Suffolk Legislature “Turns Off the Tap” at Underage Drinking Parties

Strengthens 'social host' law

(June 21, 2016)  Just in time for high school prom and graduation season, Legislators Tom Cilmi (R-East Islip) and Monica Martinez (D-Brentwood) announced the passage of a bill to strengthen the County’s social host law, making it a misdemeanor for an adult (described as anyone 18 years of age or older) to serve alcohol or allow alcohol to be served to minors on a property under his or her control. The law is designed to prevent homeowners from hosting drinking parties for their underage children. Legislators Cilmi and Martinez said, “We speak with one voice as we celebrate the passage of this important amendment which will give our Police Department the ability to more effectively enforce the social host law by changing the first offense from a violation to a misdemeanor. We know that alcohol abuse, while destructive in and of itself, is too often a gateway to other drugs such as marijuana and opioids such as heroin. While we do not expect this legislation to prevent underage drinking, we do expect to send a clear and forceful message that it is illegal for an adult to serve alcohol to someone else’s underage child and that we will prosecute those caught doing so. Hopefully that message will help to change a growing permissive attitude toward underage drinking and ultimately save lives.” Dr. Jeff Reynolds, President and CEO of Family and Children’s Services, said, “Alcohol remains the deadliest drug on the planet and underage drinking has contributed to the mess we’re in today. This common-sense bill strengthens Suffolk’s social host law, proactively protects public health and ultimately, will save lives.” Cilmi and Martinez sponsored the law after consulting with SCPD Commissioner Tim Sini, community leaders, and superintendents from a variety of area school districts.
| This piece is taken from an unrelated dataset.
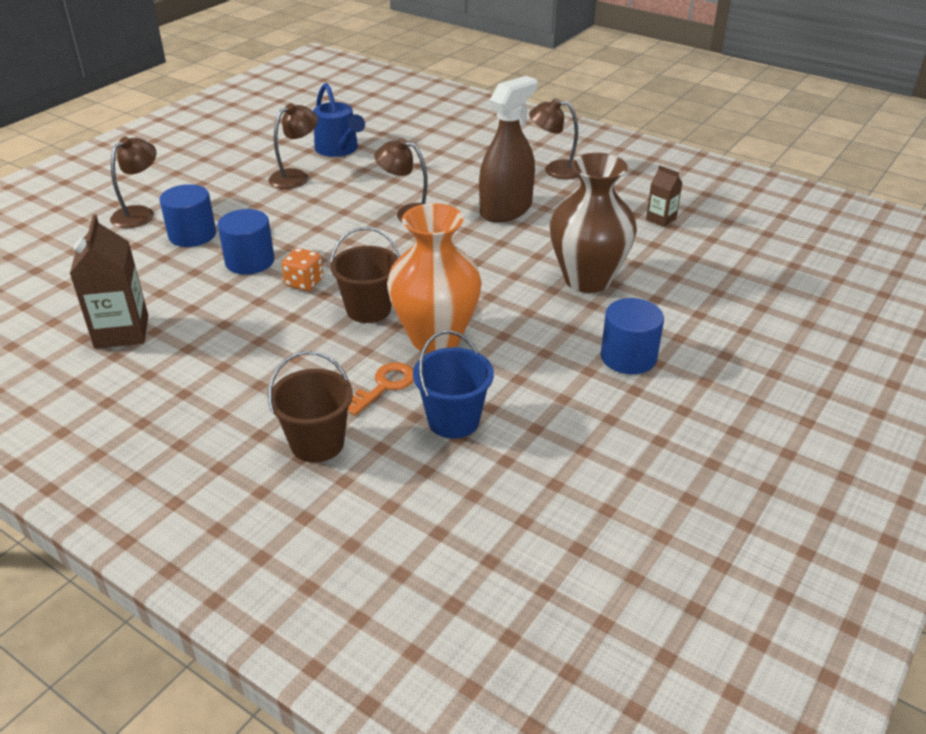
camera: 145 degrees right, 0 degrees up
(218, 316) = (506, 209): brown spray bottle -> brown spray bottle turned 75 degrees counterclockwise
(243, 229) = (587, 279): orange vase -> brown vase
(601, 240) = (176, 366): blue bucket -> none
Susan Schnebel, Islip School District Superintendent, said, “As a superintendent, we are always disheartened when we learn about parties being hosted by parents. The health and safety of our students is the utmost priority. Islip Schools, like others, has programs in place to educate our youth on the dangers of alcohol. However, without the cooperation of adults, our efforts are less effective.” Cilmi and Martinez continued, “We know there is no magic bullet when it comes to stopping substance abuse, but if each of us does our part, we can make a difference.”